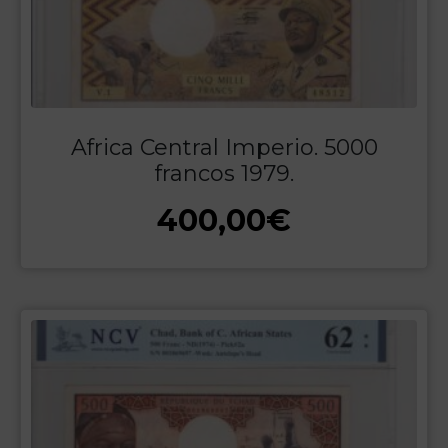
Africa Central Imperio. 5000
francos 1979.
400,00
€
* * *
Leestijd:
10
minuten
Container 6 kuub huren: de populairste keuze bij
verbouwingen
* * *
__Task description__: Extract every line of the items above that contains the string "keuze". Case counts.

__Expected answer__:
Container 6 kuub huren: de populairste keuze bij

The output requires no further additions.